Top of Source material
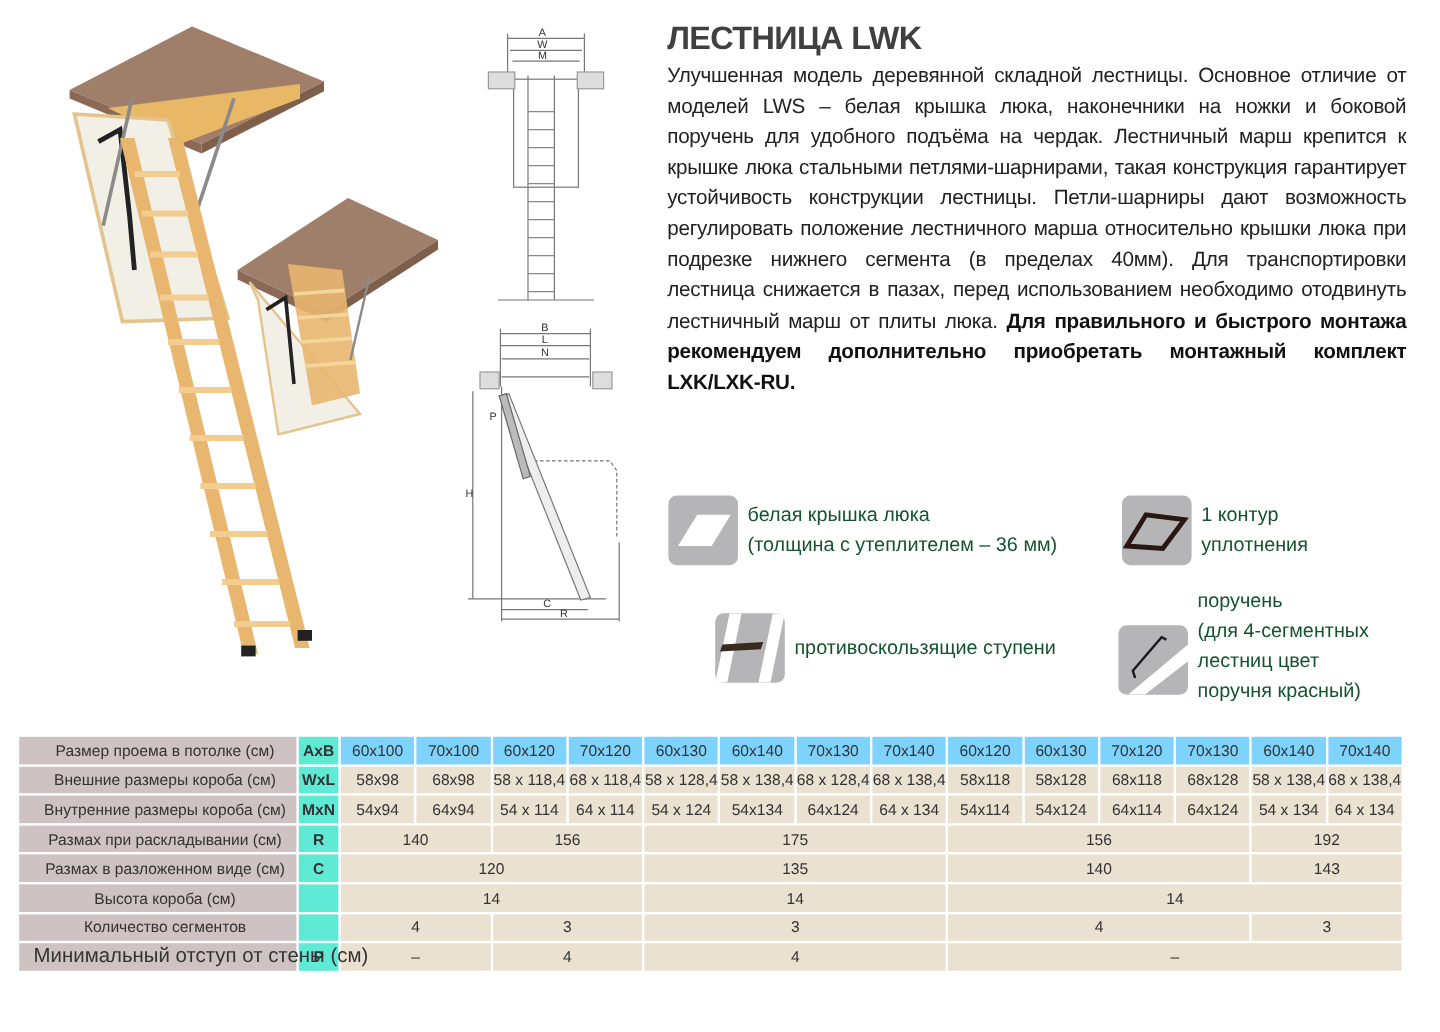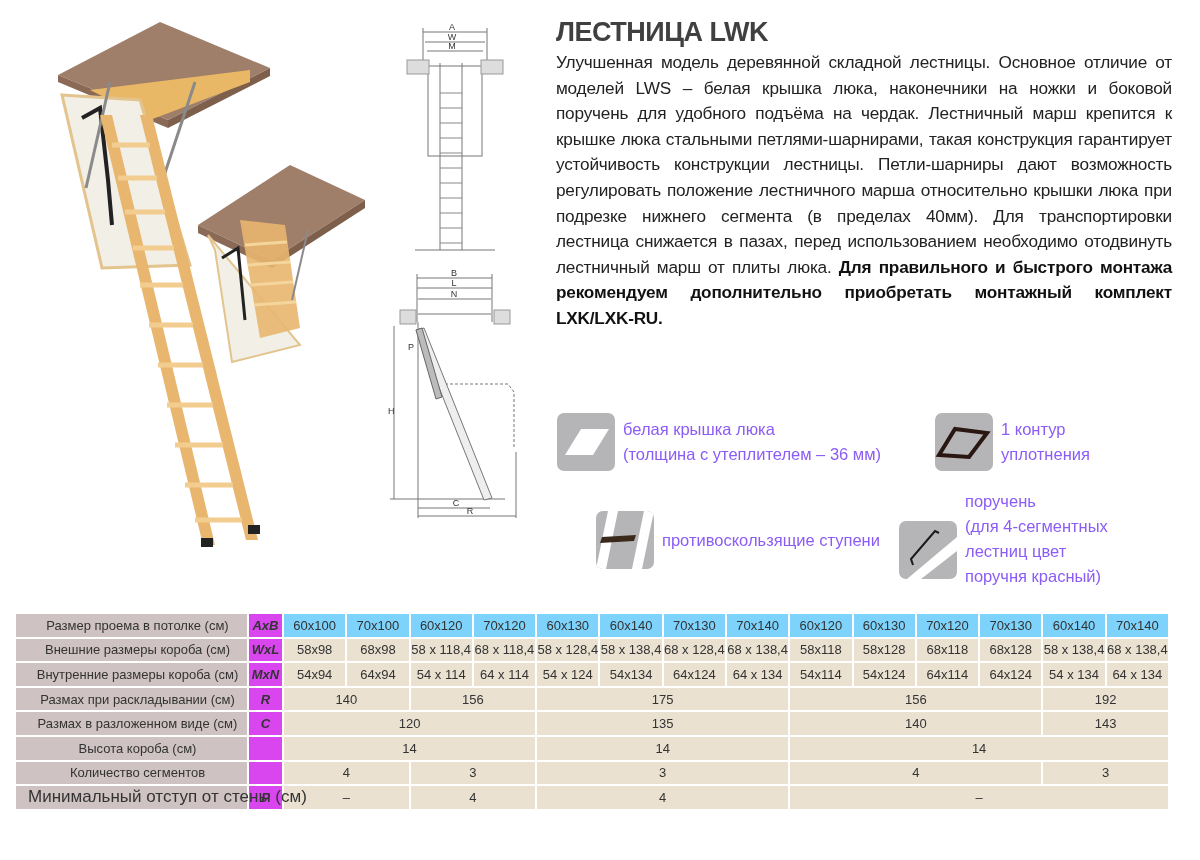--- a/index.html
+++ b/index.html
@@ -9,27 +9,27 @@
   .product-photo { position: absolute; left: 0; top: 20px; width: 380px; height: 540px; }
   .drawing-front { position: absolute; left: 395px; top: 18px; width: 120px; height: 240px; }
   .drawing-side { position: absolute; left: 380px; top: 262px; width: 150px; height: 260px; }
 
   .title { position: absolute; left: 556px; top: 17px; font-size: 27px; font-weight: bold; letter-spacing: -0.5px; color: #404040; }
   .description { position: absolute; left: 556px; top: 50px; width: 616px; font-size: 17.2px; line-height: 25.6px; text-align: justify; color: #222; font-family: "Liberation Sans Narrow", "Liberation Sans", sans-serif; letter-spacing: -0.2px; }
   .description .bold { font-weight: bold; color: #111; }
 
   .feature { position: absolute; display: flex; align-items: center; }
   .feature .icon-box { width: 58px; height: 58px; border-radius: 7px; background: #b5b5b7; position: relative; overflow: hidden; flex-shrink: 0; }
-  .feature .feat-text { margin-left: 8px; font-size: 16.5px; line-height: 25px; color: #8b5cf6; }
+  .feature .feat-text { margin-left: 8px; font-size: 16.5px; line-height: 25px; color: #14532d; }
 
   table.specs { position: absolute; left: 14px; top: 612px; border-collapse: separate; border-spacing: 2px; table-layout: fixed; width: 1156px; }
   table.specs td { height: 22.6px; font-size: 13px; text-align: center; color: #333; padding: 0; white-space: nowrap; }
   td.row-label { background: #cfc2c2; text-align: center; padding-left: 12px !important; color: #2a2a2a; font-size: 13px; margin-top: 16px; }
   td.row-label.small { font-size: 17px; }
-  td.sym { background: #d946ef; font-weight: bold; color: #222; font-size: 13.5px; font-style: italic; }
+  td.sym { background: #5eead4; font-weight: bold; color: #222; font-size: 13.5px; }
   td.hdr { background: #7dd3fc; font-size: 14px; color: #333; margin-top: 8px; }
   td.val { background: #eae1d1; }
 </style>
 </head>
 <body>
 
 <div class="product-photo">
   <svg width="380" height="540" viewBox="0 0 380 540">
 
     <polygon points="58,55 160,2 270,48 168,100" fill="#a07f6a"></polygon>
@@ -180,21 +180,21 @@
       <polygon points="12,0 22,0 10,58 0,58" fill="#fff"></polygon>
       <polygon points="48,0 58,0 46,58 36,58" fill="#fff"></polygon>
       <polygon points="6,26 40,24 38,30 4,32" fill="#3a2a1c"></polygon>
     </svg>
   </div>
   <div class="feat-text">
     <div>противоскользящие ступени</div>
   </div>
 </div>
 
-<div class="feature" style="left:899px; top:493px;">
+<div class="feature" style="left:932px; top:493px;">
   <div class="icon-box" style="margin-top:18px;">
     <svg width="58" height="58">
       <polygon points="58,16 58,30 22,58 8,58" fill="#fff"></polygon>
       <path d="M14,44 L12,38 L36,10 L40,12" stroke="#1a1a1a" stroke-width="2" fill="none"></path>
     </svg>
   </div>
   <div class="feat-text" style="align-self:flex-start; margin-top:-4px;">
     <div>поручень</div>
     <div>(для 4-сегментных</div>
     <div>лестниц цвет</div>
Bottom of Source material
Written task:
When you transcribe the entries above, keep every word exact and leave out the pictures.

Response for this exercise:
--- a/index.html
+++ b/index.html
@@ -9,27 +9,27 @@
   .product-photo { position: absolute; left: 0; top: 20px; width: 380px; height: 540px; }
   .drawing-front { position: absolute; left: 395px; top: 18px; width: 120px; height: 240px; }
   .drawing-side { position: absolute; left: 380px; top: 262px; width: 150px; height: 260px; }
 
   .title { position: absolute; left: 556px; top: 17px; font-size: 27px; font-weight: bold; letter-spacing: -0.5px; color: #404040; }
   .description { position: absolute; left: 556px; top: 50px; width: 616px; font-size: 17.2px; line-height: 25.6px; text-align: justify; color: #222; font-family: "Liberation Sans Narrow", "Liberation Sans", sans-serif; letter-spacing: -0.2px; }
   .description .bold { font-weight: bold; color: #111; }
 
   .feature { position: absolute; display: flex; align-items: center; }
   .feature .icon-box { width: 58px; height: 58px; border-radius: 7px; background: #b5b5b7; position: relative; overflow: hidden; flex-shrink: 0; }
-  .feature .feat-text { margin-left: 8px; font-size: 16.5px; line-height: 25px; color: #8b5cf6; }
+  .feature .feat-text { margin-left: 8px; font-size: 16.5px; line-height: 25px; color: #14532d; }
 
   table.specs { position: absolute; left: 14px; top: 612px; border-collapse: separate; border-spacing: 2px; table-layout: fixed; width: 1156px; }
   table.specs td { height: 22.6px; font-size: 13px; text-align: center; color: #333; padding: 0; white-space: nowrap; }
   td.row-label { background: #cfc2c2; text-align: center; padding-left: 12px !important; color: #2a2a2a; font-size: 13px; margin-top: 16px; }
   td.row-label.small { font-size: 17px; }
-  td.sym { background: #d946ef; font-weight: bold; color: #222; font-size: 13.5px; font-style: italic; }
+  td.sym { background: #5eead4; font-weight: bold; color: #222; font-size: 13.5px; }
   td.hdr { background: #7dd3fc; font-size: 14px; color: #333; margin-top: 8px; }
   td.val { background: #eae1d1; }
 </style>
 </head>
 <body>
 
 <div class="product-photo">
   <svg width="380" height="540" viewBox="0 0 380 540">
 
     <polygon points="58,55 160,2 270,48 168,100" fill="#a07f6a"></polygon>
@@ -180,21 +180,21 @@
       <polygon points="12,0 22,0 10,58 0,58" fill="#fff"></polygon>
       <polygon points="48,0 58,0 46,58 36,58" fill="#fff"></polygon>
       <polygon points="6,26 40,24 38,30 4,32" fill="#3a2a1c"></polygon>
     </svg>
   </div>
   <div class="feat-text">
     <div>противоскользящие ступени</div>
   </div>
 </div>
 
-<div class="feature" style="left:899px; top:493px;">
+<div class="feature" style="left:932px; top:493px;">
   <div class="icon-box" style="margin-top:18px;">
     <svg width="58" height="58">
       <polygon points="58,16 58,30 22,58 8,58" fill="#fff"></polygon>
       <path d="M14,44 L12,38 L36,10 L40,12" stroke="#1a1a1a" stroke-width="2" fill="none"></path>
     </svg>
   </div>
   <div class="feat-text" style="align-self:flex-start; margin-top:-4px;">
     <div>поручень</div>
     <div>(для 4-сегментных</div>
     <div>лестниц цвет</div>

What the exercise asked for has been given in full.